*What you need to do*:
Copy the lines below exactly as they appear, from the line containing "common name: Large blue" through the line containing "scientific name: Anthus novaeseelandiae", including both of those lines.

Data records
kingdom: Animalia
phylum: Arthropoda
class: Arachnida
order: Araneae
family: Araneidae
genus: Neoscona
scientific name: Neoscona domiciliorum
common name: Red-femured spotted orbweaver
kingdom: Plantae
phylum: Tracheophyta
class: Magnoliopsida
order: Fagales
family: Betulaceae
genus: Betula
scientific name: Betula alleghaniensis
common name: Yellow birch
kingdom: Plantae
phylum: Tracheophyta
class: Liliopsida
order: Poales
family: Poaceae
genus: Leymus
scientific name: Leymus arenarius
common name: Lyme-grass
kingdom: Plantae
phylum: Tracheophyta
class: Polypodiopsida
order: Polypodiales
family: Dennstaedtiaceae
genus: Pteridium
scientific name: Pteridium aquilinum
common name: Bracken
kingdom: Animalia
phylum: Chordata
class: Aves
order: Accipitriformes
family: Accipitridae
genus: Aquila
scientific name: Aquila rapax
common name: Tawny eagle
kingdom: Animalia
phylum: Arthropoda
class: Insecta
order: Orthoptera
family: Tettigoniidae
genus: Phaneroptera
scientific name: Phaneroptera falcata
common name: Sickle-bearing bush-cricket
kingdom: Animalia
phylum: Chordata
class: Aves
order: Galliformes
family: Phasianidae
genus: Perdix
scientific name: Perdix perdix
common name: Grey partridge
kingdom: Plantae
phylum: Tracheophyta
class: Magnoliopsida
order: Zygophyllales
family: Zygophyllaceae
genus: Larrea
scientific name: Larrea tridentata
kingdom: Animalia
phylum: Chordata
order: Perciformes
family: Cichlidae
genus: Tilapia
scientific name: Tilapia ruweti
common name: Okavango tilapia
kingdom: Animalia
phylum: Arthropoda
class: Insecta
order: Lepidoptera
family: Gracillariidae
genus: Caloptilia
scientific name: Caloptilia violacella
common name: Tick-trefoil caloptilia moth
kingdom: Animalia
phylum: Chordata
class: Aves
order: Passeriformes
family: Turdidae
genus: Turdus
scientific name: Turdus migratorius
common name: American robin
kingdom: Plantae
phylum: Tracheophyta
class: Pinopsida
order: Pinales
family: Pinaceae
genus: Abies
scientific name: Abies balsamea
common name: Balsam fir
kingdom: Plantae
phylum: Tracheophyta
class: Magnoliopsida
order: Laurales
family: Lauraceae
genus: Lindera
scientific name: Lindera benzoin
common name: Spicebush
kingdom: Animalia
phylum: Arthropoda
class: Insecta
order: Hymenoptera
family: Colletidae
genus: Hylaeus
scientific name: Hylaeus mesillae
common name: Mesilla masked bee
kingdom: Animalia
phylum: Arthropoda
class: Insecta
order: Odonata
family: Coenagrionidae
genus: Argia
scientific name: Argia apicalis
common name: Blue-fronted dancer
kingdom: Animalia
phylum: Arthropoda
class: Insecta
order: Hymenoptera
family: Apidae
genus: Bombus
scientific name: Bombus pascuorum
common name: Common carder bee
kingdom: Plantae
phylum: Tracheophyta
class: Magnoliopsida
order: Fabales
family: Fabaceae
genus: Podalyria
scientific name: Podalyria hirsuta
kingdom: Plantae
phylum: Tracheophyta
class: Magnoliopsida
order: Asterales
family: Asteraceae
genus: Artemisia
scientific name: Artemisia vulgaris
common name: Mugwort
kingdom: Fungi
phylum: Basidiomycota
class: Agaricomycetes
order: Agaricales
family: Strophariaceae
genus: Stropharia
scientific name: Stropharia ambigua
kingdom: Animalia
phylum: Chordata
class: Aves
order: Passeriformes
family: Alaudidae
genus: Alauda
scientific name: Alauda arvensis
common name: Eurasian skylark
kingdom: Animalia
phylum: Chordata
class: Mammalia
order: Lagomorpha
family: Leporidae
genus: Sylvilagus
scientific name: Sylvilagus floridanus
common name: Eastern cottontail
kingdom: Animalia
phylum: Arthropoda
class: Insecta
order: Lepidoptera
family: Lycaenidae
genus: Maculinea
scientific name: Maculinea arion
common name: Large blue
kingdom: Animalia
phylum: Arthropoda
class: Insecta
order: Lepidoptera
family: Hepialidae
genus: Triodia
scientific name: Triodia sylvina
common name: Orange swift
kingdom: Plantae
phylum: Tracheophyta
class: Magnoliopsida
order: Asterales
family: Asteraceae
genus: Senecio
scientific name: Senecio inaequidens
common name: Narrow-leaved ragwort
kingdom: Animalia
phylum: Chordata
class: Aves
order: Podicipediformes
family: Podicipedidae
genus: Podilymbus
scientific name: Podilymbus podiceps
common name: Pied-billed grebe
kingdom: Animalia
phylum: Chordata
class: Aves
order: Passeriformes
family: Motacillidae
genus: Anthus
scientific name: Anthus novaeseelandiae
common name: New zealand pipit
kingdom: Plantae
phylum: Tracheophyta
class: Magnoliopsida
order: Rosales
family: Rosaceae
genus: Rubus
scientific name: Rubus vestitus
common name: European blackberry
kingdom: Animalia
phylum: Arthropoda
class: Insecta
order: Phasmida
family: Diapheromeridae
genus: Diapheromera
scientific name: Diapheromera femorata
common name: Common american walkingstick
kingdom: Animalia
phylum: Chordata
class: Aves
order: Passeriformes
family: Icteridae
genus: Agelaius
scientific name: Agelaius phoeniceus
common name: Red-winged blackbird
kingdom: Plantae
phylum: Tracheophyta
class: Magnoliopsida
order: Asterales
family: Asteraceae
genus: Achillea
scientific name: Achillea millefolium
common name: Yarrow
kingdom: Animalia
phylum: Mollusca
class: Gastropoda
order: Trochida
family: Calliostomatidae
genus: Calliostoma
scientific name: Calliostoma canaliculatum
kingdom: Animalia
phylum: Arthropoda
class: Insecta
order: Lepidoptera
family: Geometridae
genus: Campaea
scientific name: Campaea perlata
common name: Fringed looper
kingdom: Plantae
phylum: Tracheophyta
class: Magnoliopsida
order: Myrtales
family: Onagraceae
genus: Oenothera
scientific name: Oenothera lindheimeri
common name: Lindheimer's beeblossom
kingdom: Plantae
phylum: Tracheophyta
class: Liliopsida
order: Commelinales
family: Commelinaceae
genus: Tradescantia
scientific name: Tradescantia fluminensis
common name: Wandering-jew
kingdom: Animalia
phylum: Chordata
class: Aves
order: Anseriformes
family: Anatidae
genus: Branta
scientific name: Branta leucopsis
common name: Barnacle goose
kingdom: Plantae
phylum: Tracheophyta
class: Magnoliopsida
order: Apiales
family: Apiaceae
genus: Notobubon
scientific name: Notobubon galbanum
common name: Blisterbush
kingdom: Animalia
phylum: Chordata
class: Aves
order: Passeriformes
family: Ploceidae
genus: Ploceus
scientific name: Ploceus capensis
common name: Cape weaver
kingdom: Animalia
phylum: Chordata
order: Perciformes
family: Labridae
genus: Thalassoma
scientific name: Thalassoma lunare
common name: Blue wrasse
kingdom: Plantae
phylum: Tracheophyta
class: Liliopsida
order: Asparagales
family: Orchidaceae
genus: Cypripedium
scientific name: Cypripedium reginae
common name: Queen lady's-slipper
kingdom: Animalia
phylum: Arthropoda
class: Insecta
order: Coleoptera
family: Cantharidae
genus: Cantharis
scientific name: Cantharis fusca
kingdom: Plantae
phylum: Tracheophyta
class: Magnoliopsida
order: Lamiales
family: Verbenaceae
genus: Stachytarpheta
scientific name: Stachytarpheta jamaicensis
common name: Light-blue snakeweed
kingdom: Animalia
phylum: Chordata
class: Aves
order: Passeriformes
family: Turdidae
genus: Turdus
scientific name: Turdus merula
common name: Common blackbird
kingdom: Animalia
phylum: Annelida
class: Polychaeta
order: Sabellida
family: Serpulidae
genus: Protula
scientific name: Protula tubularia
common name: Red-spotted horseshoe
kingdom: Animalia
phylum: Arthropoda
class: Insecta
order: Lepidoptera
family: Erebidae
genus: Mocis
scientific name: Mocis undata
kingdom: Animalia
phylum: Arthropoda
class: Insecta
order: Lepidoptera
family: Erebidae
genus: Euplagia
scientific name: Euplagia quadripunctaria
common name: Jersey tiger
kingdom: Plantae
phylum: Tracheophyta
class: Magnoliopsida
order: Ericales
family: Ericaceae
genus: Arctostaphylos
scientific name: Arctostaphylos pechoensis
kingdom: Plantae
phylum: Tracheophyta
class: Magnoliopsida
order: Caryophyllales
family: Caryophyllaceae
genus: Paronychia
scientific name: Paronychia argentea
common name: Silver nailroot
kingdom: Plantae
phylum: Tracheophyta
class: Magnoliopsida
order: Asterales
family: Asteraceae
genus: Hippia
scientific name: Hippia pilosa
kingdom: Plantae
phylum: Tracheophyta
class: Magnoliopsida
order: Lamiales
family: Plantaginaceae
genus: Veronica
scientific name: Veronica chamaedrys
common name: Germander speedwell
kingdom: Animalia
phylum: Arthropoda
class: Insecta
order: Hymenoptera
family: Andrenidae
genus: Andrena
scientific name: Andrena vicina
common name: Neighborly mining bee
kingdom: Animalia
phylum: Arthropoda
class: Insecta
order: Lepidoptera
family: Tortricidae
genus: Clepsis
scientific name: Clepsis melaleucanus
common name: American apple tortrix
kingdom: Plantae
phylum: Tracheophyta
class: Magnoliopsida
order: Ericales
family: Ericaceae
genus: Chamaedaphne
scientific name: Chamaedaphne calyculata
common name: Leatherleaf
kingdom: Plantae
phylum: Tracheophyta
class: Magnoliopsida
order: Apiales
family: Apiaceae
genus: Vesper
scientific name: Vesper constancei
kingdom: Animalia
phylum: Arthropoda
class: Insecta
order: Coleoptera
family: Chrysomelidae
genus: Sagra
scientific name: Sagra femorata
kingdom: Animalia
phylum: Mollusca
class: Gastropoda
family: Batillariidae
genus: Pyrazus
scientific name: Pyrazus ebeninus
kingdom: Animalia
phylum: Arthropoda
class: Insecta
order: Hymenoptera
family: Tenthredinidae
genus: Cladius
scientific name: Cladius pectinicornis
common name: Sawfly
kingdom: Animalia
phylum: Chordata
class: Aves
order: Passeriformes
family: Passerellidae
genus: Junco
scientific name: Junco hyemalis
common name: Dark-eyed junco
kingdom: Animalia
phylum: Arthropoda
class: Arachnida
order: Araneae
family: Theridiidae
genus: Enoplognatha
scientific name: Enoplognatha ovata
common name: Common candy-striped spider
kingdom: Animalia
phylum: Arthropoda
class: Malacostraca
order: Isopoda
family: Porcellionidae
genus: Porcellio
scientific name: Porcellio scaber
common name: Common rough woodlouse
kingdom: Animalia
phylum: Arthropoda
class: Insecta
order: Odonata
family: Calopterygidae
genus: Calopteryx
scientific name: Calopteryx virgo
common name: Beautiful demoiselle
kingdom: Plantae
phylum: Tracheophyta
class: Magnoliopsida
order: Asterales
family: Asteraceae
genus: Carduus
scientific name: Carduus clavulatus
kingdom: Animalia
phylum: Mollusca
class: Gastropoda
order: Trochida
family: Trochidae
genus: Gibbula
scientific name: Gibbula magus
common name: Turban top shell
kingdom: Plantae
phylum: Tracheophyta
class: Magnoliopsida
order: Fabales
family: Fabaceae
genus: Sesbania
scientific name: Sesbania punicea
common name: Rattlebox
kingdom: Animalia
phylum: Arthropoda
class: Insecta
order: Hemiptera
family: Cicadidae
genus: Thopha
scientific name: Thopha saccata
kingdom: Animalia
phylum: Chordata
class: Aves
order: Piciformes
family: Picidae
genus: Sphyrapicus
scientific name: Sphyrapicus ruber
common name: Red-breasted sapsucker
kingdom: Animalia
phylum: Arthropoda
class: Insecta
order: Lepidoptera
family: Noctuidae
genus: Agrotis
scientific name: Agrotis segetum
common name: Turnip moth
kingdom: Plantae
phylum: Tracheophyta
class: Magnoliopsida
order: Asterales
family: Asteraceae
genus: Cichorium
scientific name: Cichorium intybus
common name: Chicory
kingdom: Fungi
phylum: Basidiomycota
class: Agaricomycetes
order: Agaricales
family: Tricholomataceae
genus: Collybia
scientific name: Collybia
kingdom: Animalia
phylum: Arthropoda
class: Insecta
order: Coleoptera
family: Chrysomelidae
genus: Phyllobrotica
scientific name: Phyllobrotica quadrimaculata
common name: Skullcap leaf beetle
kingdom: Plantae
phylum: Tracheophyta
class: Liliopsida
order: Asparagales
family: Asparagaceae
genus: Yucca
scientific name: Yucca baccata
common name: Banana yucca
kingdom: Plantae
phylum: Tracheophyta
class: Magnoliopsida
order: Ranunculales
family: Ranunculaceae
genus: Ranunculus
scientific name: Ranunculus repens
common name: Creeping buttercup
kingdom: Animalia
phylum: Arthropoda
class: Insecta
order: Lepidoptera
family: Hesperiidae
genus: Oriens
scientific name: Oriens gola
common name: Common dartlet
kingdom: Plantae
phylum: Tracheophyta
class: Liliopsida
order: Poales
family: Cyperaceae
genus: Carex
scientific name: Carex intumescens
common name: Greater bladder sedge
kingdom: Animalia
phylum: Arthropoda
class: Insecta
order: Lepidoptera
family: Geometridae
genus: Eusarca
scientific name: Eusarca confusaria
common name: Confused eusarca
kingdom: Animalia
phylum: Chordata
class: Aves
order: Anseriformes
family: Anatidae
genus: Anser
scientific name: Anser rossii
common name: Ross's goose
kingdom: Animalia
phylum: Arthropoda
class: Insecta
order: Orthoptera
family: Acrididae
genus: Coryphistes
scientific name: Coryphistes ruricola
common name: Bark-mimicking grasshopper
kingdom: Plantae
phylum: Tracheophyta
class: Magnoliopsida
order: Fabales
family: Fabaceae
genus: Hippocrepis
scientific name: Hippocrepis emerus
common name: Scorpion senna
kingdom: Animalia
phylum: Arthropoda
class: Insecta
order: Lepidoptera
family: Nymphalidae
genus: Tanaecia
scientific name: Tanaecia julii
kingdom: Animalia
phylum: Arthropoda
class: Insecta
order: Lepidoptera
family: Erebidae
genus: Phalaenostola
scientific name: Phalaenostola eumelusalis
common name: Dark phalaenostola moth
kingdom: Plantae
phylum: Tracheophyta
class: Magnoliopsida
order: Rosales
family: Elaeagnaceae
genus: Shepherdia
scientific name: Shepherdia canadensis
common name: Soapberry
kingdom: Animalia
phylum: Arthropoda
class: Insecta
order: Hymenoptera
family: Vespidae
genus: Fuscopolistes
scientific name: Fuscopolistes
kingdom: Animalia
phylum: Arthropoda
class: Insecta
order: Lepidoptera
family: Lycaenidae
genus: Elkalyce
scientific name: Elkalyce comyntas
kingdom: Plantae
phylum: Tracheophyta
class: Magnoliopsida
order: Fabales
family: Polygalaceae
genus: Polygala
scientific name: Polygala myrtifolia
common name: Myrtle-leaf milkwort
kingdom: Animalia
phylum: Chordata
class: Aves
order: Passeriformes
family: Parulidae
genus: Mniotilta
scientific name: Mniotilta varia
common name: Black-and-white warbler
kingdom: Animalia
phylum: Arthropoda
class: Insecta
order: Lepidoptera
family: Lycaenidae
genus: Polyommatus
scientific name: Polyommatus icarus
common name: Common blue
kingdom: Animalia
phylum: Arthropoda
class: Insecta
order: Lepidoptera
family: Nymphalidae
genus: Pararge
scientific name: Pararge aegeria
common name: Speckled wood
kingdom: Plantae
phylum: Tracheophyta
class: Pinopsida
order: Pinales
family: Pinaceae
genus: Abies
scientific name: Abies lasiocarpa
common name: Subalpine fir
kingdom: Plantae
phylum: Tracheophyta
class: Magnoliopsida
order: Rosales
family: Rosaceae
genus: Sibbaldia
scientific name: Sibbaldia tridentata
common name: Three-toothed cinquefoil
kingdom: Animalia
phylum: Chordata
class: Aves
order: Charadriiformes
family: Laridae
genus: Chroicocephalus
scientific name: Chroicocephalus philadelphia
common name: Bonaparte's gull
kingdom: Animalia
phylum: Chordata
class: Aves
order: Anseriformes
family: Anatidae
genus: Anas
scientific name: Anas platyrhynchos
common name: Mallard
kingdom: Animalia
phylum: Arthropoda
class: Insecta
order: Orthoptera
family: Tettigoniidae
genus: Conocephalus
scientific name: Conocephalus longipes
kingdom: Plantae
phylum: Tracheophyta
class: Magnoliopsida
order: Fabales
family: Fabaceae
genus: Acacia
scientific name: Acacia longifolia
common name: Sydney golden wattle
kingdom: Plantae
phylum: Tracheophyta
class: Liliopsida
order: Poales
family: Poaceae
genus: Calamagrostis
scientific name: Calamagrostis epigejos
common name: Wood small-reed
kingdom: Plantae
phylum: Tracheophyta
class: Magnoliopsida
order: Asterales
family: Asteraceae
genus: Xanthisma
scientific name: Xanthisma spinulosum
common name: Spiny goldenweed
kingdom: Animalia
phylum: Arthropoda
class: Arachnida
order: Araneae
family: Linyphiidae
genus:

*Solution for this task*:
common name: Large blue
kingdom: Animalia
phylum: Arthropoda
class: Insecta
order: Lepidoptera
family: Hepialidae
genus: Triodia
scientific name: Triodia sylvina
common name: Orange swift
kingdom: Plantae
phylum: Tracheophyta
class: Magnoliopsida
order: Asterales
family: Asteraceae
genus: Senecio
scientific name: Senecio inaequidens
common name: Narrow-leaved ragwort
kingdom: Animalia
phylum: Chordata
class: Aves
order: Podicipediformes
family: Podicipedidae
genus: Podilymbus
scientific name: Podilymbus podiceps
common name: Pied-billed grebe
kingdom: Animalia
phylum: Chordata
class: Aves
order: Passeriformes
family: Motacillidae
genus: Anthus
scientific name: Anthus novaeseelandiae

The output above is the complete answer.